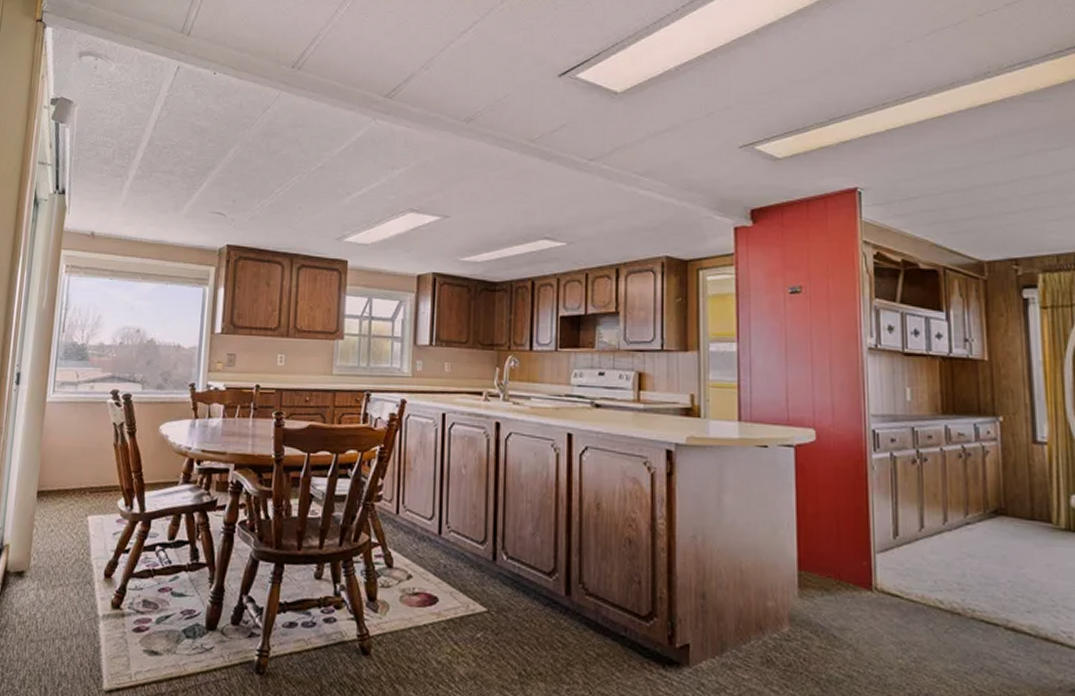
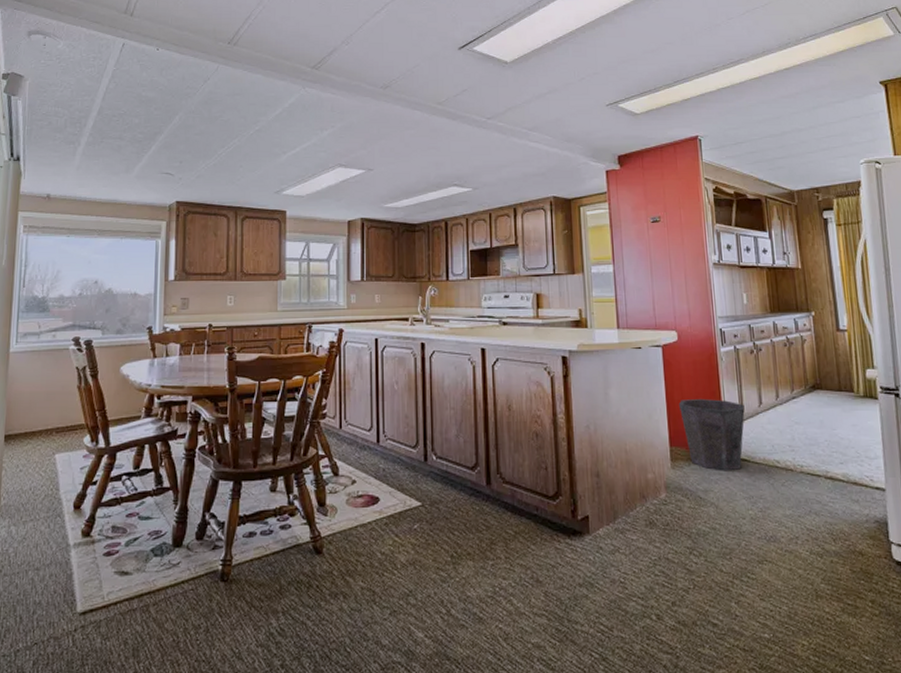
waste bin: none [812,513,900,608] -> present [678,398,745,471]

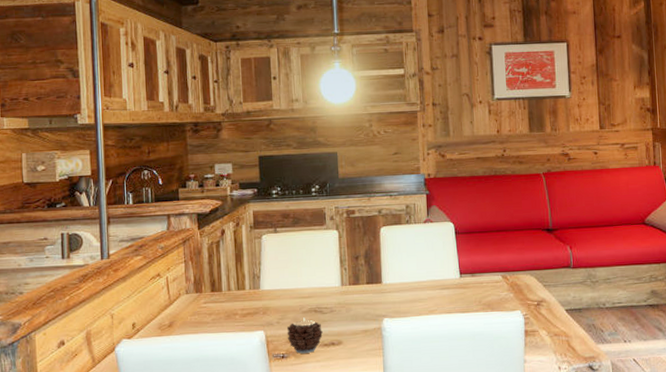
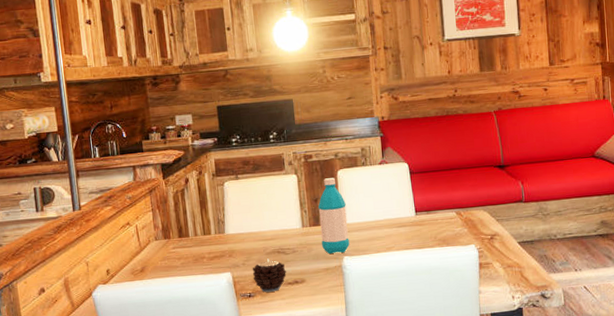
water bottle: none [359,235,390,315] -> present [318,178,350,254]

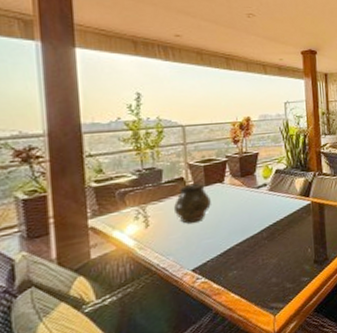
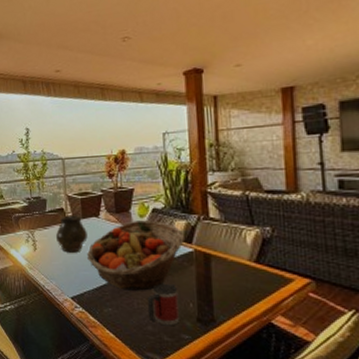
fruit basket: none [210,180,303,251] -> present [87,220,184,291]
mug: none [271,235,300,275] -> present [147,284,179,326]

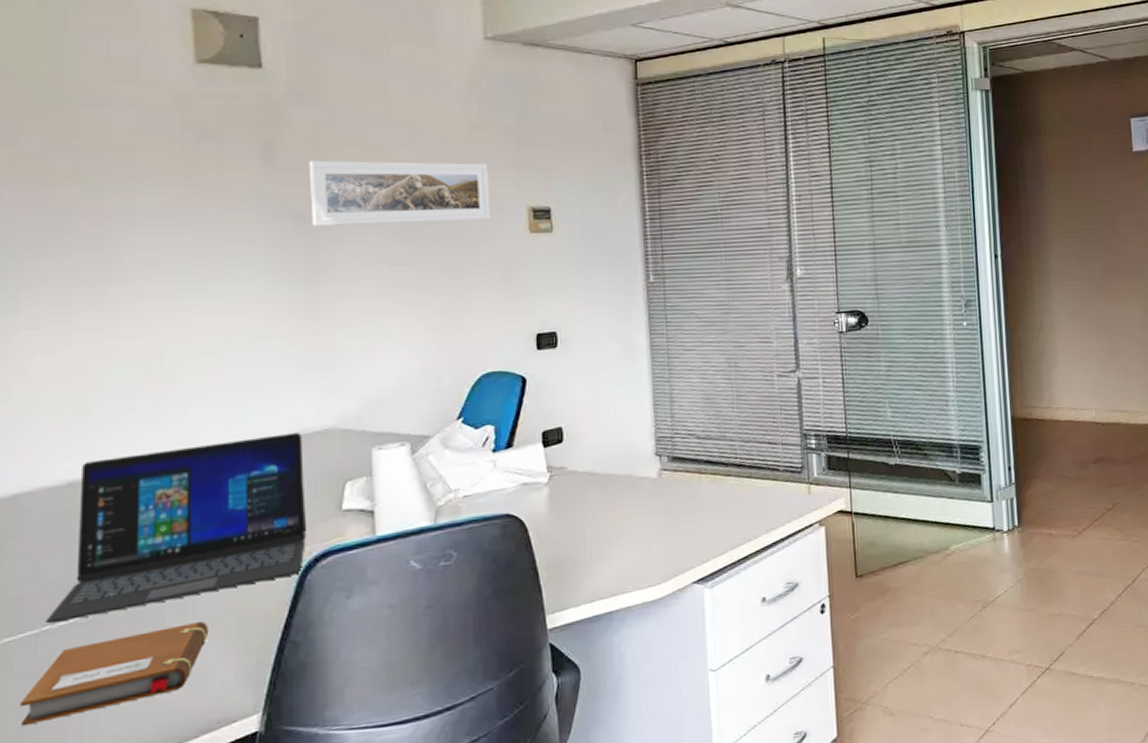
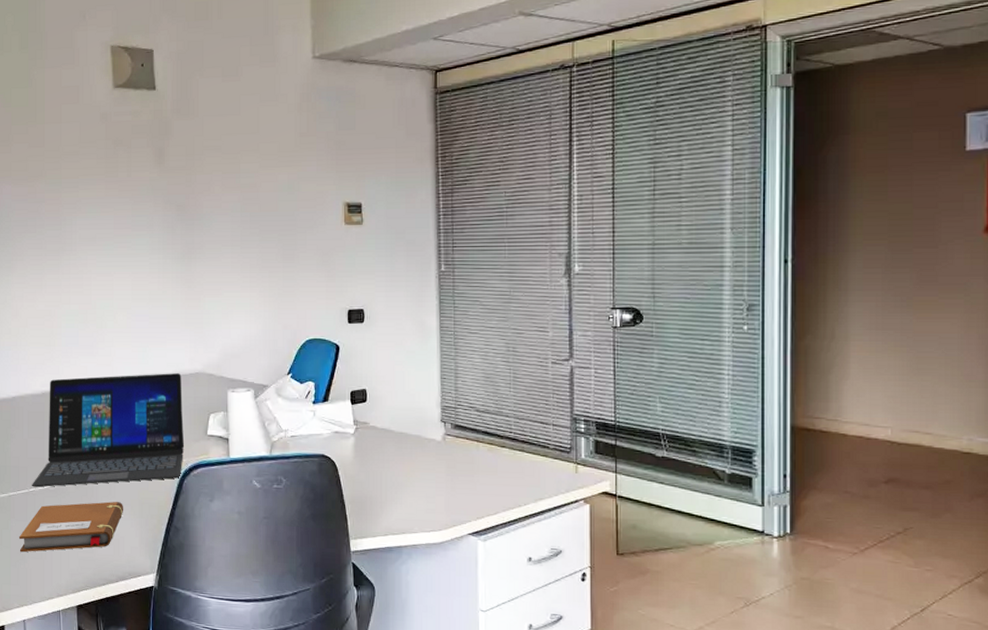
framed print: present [309,160,491,226] -> none [186,163,315,215]

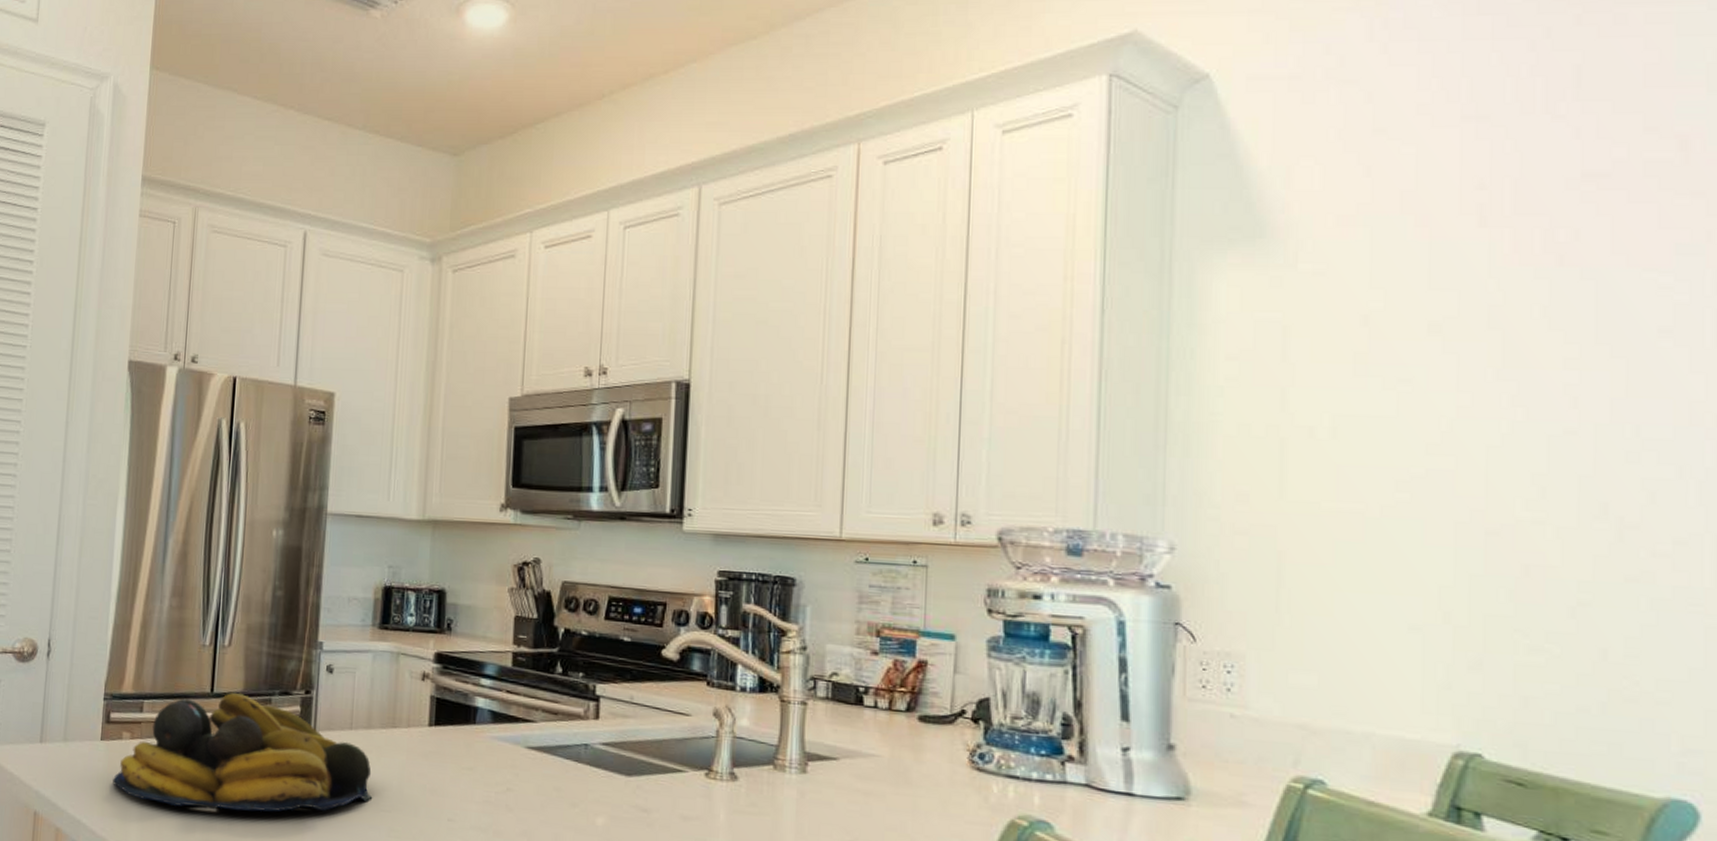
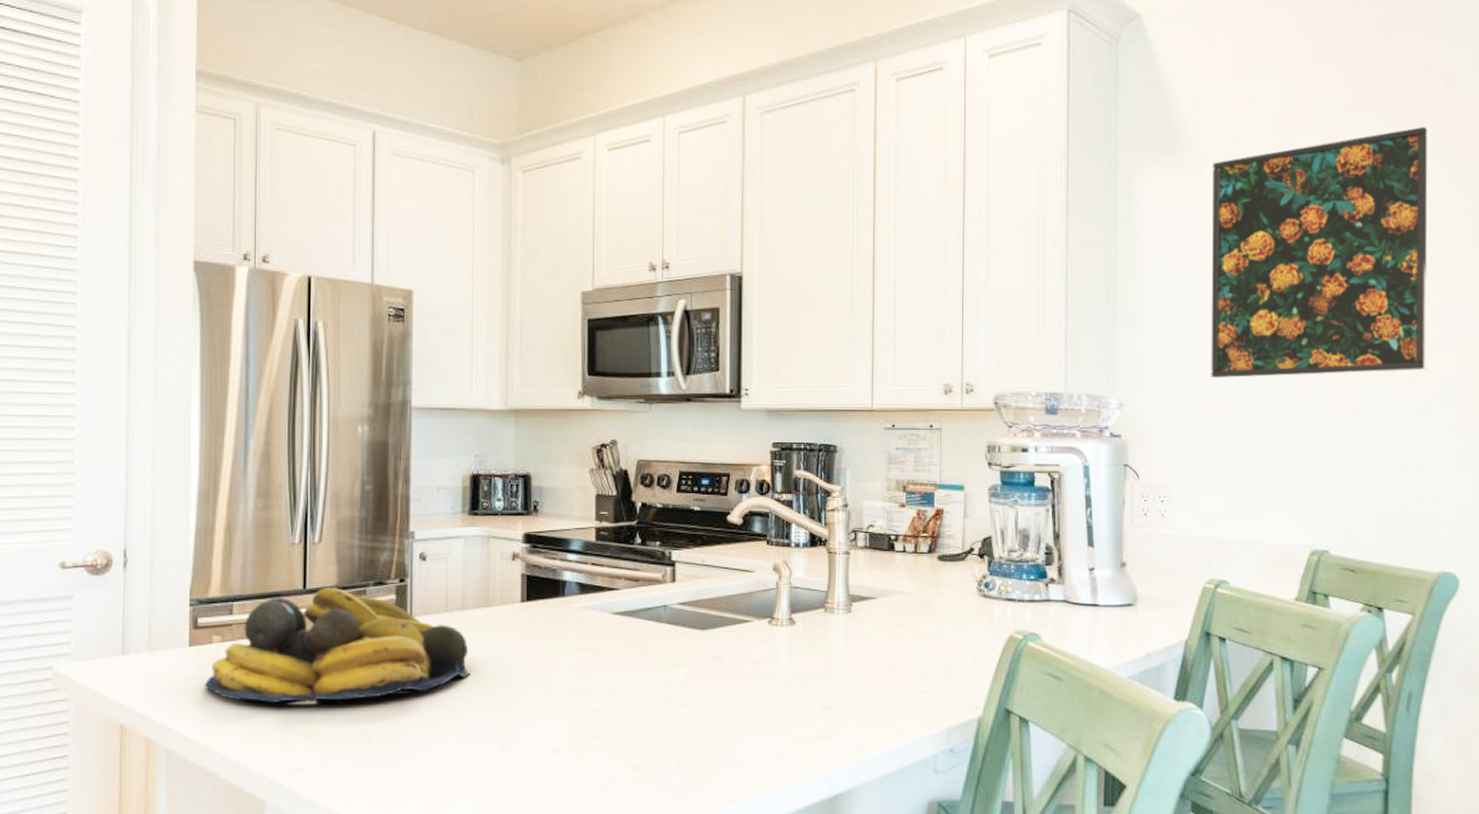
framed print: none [1303,200,1648,524] -> present [1211,126,1428,379]

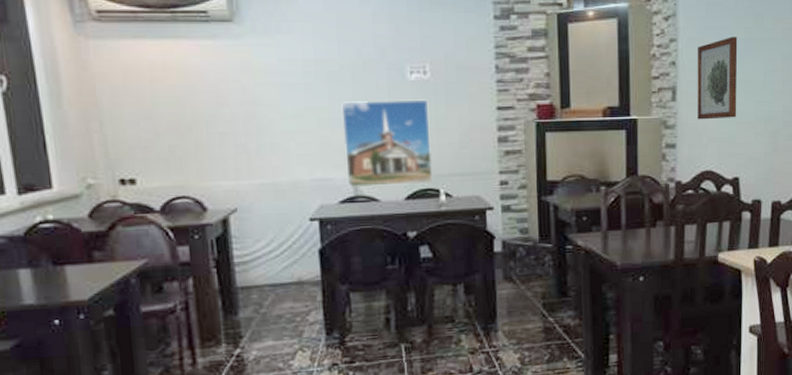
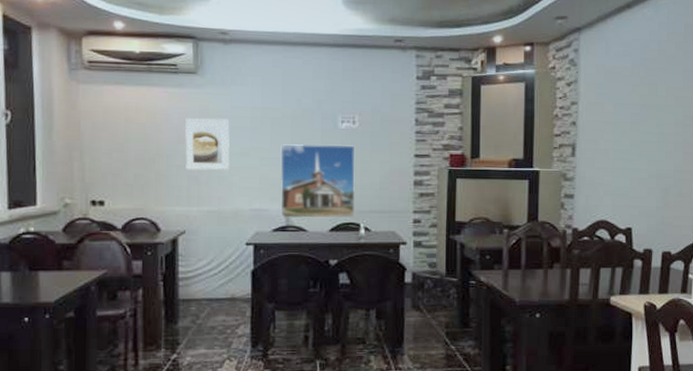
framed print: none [224,74,282,137] -> present [185,118,230,171]
wall art: present [697,36,738,120] -> none [594,102,633,175]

### [Exercise details]
An exact copy is needed of the lines running from the one with "framed print: present" through the end of the data above, and of those lines only, without pictures.

### [Written answer]
framed print: present [309,160,491,226] -> none [186,163,315,215]

framed print: none [1303,200,1648,524] -> present [1211,126,1428,379]

framed print: none [224,74,282,137] -> present [185,118,230,171]
wall art: present [697,36,738,120] -> none [594,102,633,175]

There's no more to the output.